WASHINGTON -- The Chinese yuan has increasingly become a reference currency for emerging markets in East Asia against the backdrop of an economic crisis in the West, two US experts said Monday.
Since June 2010 when the yuan, also known as the renminbi or RMB, resumed floating, the number of currencies tracking it has increased, Arvind Subramanian and Martin Kessler said in an article published on the Financial Times.
"Over the same period, the number tracking the euro and the dollar declined," noted the two researchers from the Washington-based Peterson Institute for International Economics.

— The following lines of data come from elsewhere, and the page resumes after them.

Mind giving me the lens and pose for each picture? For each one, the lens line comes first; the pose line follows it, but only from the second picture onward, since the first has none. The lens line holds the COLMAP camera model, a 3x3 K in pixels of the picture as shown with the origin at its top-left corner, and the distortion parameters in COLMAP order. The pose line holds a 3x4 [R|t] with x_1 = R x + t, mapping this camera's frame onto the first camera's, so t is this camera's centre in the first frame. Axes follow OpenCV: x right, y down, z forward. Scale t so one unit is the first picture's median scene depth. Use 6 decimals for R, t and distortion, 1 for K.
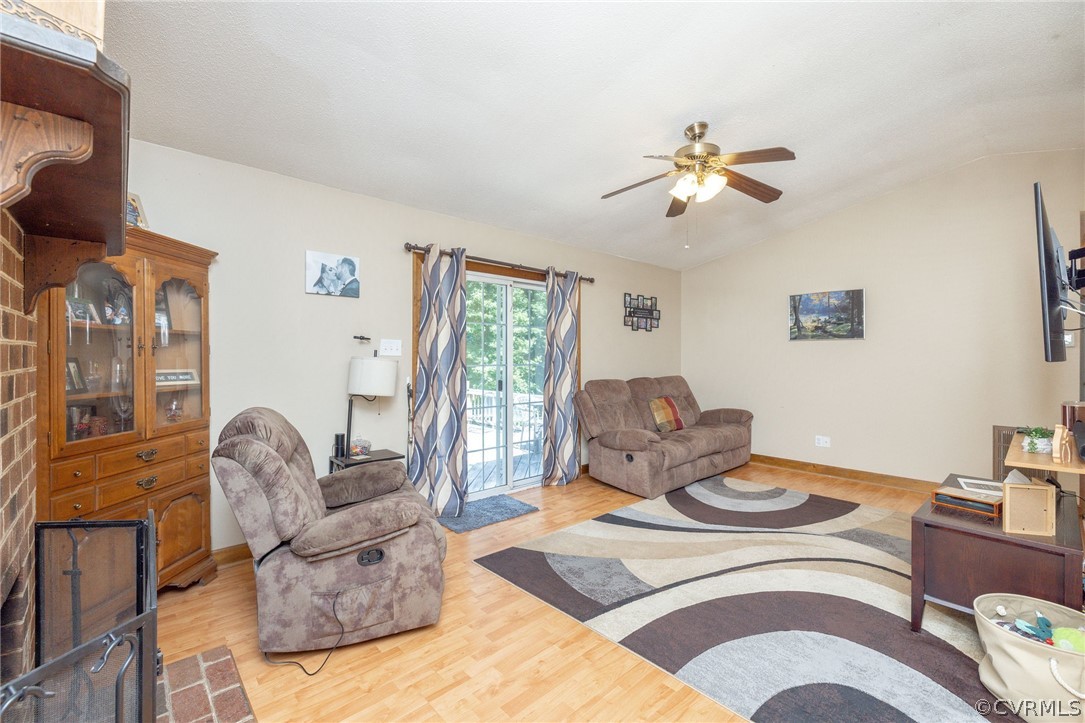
lens RADIAL K [[460.2, 0, 533.6], [0, 460.2, 356.7], [0, 0, 1]] dist [-0.003083, 0.000383]
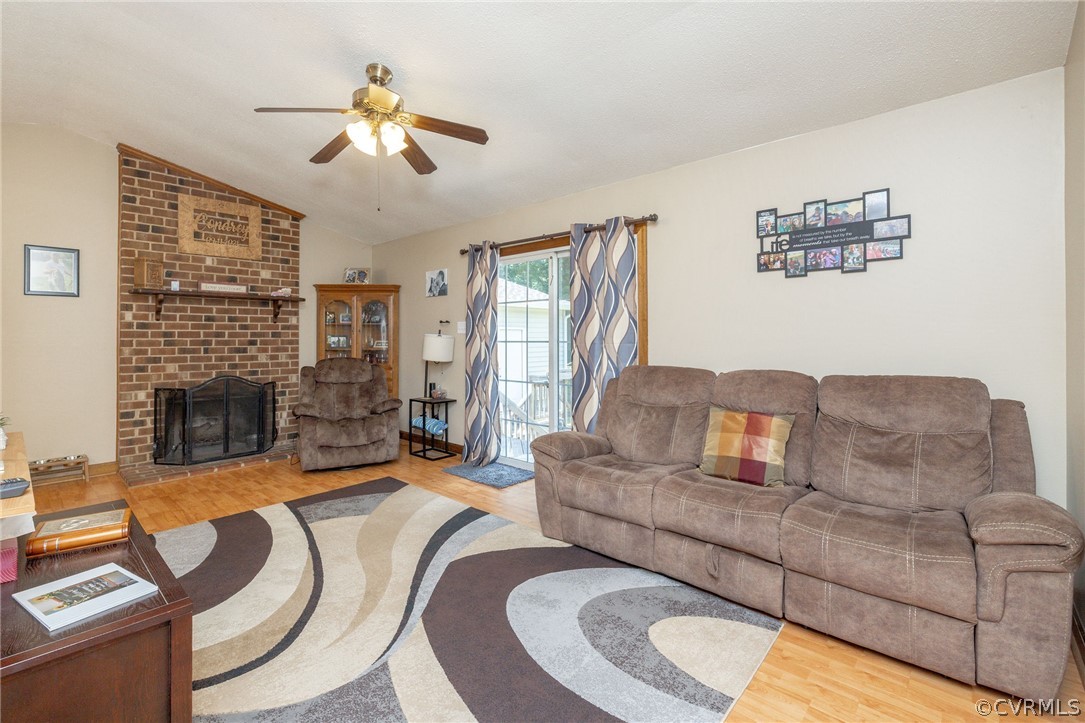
lens RADIAL K [[489.6, 0, 536.5], [0, 489.6, 338.7], [0, 0, 1]] dist [0.000476, 0.000206]
pose [[0.090236, -0.004164, -0.995912, 1.142049], [0.000700, 0.999991, -0.004118, 0.018907], [0.995920, -0.000326, 0.090238, 1.059898]]
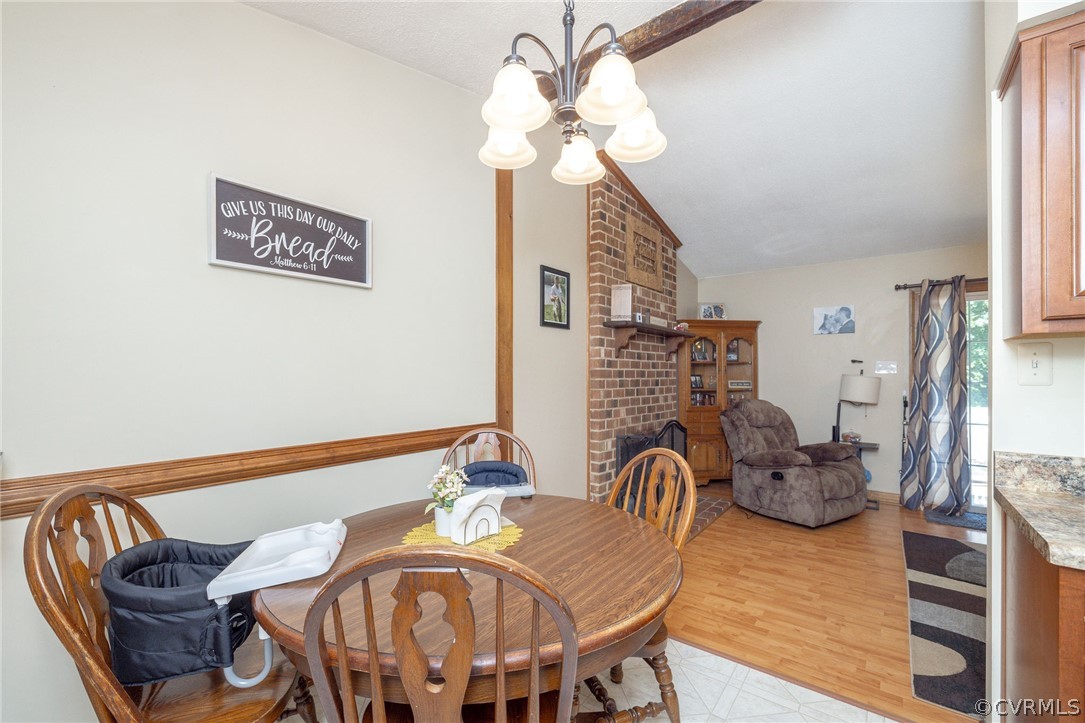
lens RADIAL K [[460.2, 0, 541.6], [0, 460.2, 377.3], [0, 0, 1]] dist [-0.003083, 0.000383]
pose [[0.185890, -0.001592, -0.982569, 0.767446], [-0.001288, 0.999997, -0.001864, 0.011902], [0.982570, 0.001612, 0.185887, -0.192993]]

East Asia is now a "renminbi bloc," with the currencies of seven out of 10 economies in the region tracking the renminbi more closely than tracking the US dollar, said Subramanian and Kessler, respectively a senior fellow and a research analyst of the PIIE.
This shift stemmed from China's rise as a global trader, as its share of East Asia's manufacturing trade has risen from 2 percent in 1991 to about 22 percent nowadays, they noted.
Economies that either export to the burgeoning Chinese market or are locked in supply chains centered on China see the advantages of maintaining a stable exchange rate against the renminbi, they added.
"The renminbi bloc has now displaced the dollar bloc in Asia. The symbolism and its historic significance cannot be understated because East Asia, despite physical distance, has always been part of the dollar backyard," the experts said.